TEXTE SOURCE:
┏━━
Le premier bar à absinthe a ouvert à Phnom Penh il y a quelques mois. On y propose 18 différents breuvages dans une ambiance du Paris des artistes d'antan

 

(crédit: Eléonore Sok-Halkovich)

Attirée par cette curiosité locale, je pénètre dans l'Absinthe bar rue Pasteur pour goûter à cette boisson sulfureuse à des milliers de kilomètres de sa terre d'origine. L'antre de Bacchus est plutôt accueillante : comptoir en bois, carrelage en damier noir et blanc, lumière tamisée, mais sur le mur vert une affiche donne le ton : "L'absinthe c'est la mort". Le gérant est derrière son comptoir. Sur sa carte, il me laisse le choix parmi 18 différentes absinthes toutes importées de pays Européens : France, Suisse, République Tchèque. Les prix s'échelonnent de 3 à 7 dollars.

Thibault Sargentini, grand lillois aux yeux aussi clairs que l'alcool qu'il propose, a eu l'idée d'ouvrir son bar lors d'une nuit de beuverie avec ses amis à Kampot. Arrivé au Cambodge en 2008, il cherchait une idée originale, un concept.  "Les gens viennent ici pour une expérience, pour goûter pour la première fois un alcool qu'ils connaissent. L'absinthe a une histoire ", déclare-t-il.
┗━━
DONNÉES ENREGISTRÉES:
┏━━
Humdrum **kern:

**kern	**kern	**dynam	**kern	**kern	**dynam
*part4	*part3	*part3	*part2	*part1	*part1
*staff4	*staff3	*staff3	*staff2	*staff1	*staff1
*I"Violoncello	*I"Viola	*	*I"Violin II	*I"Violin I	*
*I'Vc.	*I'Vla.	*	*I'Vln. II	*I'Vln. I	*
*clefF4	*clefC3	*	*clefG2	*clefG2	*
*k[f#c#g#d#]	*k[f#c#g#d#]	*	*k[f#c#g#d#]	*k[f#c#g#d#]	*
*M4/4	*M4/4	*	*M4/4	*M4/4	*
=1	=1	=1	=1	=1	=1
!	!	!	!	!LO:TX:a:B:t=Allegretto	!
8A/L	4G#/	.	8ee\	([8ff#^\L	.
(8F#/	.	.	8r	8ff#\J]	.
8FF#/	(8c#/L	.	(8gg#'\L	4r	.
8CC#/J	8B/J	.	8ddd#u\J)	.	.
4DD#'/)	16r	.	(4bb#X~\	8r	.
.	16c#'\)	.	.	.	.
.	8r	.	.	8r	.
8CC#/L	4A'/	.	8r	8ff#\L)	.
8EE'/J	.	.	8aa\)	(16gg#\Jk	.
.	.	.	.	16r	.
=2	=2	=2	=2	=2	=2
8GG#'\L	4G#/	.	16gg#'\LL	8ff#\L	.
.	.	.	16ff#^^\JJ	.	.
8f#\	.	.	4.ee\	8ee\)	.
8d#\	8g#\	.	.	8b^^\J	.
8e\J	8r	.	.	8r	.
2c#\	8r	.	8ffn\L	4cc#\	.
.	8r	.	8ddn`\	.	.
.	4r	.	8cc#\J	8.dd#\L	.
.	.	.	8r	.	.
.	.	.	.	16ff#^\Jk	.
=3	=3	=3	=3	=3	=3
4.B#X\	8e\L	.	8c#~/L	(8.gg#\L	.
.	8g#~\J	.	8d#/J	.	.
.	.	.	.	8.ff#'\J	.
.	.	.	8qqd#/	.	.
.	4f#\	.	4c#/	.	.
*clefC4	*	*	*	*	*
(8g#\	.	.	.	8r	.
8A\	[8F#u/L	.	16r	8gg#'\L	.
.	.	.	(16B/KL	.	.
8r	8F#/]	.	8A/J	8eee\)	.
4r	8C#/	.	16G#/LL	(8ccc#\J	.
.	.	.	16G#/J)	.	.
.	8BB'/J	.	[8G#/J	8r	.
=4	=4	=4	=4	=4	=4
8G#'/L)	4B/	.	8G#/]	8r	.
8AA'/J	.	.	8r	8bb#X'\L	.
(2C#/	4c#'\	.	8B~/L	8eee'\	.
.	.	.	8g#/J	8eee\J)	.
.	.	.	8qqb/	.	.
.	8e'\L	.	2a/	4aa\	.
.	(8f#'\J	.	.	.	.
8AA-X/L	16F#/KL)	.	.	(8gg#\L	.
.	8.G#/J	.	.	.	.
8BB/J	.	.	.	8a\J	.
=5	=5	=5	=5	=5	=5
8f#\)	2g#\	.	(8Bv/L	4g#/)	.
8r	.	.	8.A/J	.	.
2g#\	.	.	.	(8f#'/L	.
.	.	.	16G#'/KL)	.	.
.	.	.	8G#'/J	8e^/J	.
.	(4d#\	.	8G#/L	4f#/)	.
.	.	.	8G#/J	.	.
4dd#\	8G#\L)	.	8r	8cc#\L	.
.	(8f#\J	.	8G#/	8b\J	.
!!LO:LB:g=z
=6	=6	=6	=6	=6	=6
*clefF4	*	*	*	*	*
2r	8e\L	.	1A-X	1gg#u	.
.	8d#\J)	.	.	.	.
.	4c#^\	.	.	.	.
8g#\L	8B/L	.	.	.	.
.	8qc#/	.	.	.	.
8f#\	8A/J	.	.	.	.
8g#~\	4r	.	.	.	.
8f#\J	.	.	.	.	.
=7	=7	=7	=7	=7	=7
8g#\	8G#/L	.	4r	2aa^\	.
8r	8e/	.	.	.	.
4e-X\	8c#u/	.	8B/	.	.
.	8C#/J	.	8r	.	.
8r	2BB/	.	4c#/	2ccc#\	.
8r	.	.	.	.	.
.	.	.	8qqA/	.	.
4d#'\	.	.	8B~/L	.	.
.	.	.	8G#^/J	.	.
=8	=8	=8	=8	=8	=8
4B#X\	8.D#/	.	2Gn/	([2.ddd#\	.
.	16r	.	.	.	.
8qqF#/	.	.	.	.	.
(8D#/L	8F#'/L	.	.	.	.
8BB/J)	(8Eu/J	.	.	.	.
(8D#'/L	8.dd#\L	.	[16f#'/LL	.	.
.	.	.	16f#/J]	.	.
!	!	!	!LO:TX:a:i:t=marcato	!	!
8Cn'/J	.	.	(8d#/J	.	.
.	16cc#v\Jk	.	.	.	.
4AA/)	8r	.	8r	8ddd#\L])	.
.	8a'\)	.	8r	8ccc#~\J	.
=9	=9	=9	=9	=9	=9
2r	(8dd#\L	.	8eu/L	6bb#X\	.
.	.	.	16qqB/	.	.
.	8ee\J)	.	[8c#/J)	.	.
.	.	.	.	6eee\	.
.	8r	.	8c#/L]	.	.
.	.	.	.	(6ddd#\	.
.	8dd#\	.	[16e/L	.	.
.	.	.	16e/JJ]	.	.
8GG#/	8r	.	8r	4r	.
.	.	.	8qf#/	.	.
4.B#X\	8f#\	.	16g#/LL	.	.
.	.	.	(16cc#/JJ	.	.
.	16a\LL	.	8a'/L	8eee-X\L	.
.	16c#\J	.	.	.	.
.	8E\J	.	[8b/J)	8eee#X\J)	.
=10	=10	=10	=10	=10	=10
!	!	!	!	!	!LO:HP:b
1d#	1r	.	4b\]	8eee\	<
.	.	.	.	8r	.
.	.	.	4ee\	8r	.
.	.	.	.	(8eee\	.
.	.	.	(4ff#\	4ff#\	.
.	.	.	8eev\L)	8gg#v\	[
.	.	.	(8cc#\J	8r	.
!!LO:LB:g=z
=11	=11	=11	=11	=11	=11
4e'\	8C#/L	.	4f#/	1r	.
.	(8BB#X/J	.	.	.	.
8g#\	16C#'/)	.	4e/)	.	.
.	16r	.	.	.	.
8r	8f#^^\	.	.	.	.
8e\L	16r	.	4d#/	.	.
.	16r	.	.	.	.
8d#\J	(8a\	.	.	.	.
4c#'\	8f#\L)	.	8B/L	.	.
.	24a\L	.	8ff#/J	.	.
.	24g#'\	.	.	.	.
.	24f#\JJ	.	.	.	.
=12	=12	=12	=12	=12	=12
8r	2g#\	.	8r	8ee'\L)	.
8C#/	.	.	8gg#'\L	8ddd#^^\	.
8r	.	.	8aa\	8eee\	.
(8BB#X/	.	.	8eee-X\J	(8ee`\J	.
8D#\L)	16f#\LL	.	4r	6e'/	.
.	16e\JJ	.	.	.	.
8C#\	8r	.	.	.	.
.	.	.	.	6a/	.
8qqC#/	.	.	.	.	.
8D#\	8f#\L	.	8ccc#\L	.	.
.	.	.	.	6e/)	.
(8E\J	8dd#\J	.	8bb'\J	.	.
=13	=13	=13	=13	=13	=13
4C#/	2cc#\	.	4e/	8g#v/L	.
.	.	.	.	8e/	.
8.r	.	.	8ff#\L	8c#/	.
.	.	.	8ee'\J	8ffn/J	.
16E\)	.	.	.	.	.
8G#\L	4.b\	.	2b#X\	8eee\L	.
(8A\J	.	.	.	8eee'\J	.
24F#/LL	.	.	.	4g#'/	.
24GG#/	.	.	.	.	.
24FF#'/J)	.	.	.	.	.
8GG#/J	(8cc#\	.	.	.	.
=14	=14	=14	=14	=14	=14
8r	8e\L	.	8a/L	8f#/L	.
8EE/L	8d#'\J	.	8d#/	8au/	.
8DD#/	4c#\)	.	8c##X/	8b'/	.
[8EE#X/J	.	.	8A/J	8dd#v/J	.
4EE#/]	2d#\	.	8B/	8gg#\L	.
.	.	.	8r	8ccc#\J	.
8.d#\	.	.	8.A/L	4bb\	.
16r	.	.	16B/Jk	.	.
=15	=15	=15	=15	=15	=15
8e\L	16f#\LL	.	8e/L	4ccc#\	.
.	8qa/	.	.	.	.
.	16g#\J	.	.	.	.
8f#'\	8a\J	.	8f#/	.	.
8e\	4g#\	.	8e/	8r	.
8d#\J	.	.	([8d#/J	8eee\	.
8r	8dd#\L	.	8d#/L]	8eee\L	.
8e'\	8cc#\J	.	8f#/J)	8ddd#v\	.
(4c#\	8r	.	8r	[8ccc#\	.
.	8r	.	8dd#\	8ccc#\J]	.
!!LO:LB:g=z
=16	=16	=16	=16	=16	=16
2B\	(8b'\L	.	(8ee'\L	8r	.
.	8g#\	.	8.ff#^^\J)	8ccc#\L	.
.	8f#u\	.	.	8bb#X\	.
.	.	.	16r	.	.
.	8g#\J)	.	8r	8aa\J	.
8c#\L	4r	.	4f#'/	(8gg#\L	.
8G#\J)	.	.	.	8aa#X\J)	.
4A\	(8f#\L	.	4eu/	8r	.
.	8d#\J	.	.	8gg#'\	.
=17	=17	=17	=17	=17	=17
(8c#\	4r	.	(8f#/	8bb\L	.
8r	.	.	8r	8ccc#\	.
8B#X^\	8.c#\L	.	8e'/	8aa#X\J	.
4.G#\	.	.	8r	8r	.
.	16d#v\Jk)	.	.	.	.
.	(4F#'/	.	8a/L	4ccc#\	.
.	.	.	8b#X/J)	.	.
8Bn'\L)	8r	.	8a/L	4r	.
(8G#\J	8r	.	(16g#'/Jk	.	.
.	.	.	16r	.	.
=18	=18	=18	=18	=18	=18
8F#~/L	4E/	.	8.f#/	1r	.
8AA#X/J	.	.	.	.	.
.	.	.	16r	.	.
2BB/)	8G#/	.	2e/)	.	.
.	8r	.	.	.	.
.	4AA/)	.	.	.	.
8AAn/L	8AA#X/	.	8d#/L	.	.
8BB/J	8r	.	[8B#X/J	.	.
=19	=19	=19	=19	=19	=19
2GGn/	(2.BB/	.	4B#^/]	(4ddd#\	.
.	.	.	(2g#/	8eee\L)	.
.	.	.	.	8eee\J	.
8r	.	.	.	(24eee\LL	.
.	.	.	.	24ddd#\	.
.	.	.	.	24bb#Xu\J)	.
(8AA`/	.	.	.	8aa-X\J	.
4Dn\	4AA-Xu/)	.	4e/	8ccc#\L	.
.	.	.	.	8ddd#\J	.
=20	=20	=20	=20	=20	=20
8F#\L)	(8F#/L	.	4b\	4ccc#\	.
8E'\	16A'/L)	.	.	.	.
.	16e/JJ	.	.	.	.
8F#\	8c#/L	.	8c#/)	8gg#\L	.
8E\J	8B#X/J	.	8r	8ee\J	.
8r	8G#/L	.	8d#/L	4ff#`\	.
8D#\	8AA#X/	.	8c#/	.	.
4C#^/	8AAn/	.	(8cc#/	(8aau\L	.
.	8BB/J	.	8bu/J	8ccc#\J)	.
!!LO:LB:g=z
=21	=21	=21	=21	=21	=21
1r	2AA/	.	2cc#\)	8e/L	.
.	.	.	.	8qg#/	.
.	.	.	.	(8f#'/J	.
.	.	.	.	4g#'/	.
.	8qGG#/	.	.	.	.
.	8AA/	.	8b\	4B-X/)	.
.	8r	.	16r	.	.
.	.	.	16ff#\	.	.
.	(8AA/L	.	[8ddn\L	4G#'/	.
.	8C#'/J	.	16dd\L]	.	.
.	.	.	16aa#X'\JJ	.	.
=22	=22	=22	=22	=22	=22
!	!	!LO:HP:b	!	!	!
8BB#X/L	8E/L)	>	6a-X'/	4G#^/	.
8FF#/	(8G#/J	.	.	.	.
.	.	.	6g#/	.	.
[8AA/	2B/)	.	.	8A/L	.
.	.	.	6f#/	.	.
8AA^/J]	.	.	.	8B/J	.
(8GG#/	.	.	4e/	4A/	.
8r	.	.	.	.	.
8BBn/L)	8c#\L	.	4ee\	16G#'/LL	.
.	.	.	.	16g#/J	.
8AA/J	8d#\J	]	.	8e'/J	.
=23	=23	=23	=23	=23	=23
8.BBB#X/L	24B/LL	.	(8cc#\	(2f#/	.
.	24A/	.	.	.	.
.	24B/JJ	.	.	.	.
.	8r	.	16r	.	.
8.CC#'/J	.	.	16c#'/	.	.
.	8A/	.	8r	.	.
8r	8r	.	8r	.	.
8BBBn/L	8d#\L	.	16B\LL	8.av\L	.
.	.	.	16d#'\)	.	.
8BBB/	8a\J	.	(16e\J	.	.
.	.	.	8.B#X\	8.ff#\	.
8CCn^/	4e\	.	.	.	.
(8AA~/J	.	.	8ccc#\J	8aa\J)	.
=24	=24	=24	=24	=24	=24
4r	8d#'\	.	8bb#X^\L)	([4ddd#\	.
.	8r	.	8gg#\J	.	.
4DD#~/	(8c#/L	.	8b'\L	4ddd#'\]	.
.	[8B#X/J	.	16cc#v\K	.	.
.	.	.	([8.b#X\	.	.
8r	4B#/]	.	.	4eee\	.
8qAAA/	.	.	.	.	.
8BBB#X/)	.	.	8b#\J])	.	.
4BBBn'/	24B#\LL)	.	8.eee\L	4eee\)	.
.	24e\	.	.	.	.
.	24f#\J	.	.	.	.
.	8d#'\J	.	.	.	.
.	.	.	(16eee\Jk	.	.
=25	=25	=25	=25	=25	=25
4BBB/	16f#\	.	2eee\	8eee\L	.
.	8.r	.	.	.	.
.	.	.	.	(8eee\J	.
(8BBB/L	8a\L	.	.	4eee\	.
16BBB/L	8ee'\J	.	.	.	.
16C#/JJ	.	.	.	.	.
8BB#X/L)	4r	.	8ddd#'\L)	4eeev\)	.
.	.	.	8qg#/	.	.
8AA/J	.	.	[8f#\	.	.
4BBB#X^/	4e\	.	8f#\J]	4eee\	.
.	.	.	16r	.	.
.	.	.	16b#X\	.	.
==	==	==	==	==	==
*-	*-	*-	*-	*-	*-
┗━━
TRAVAIL DEMANDÉ:
• 1. D'après le texte sur le bar à absinthe de Phnom Penh, en quelle année le gérant est-il arrivé au Cambodge ?
• 2. Relevez chaque ligne des enregistrements contenant la chaîne « kern ».

RÉSULTATS DE L'EXERCICE:
• 1. En 2008.

• 2.
Humdrum **kern:
**kern	**kern	**dynam	**kern	**kern	**dynam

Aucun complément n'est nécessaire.